→ Task input:
_____

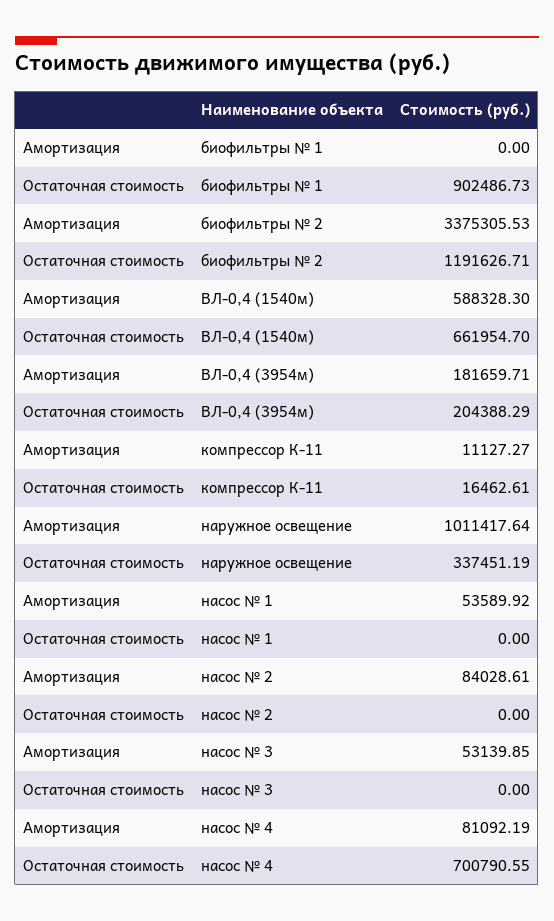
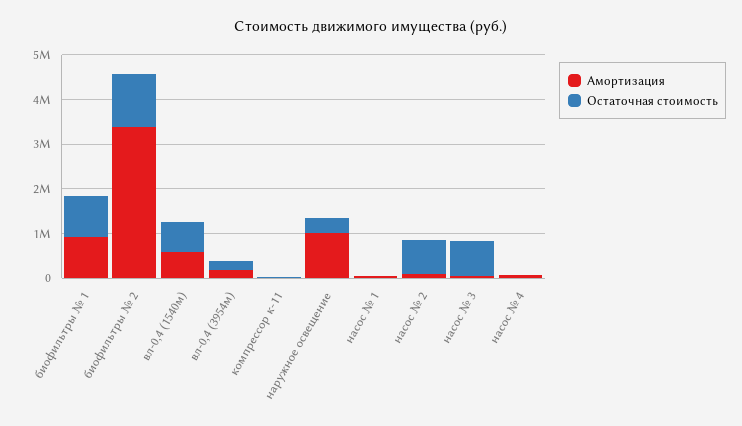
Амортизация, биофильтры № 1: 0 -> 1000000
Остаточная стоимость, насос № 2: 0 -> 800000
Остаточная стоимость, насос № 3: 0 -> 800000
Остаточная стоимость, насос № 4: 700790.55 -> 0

_____

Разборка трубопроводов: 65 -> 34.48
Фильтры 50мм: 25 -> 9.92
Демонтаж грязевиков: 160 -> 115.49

_____

→ What to work on: Each line in the records above that contains the word "Остаточная" must be copied.

→ Answer to the exercise:
Остаточная стоимость, насос № 2: 0 -> 800000
Остаточная стоимость, насос № 3: 0 -> 800000
Остаточная стоимость, насос № 4: 700790.55 -> 0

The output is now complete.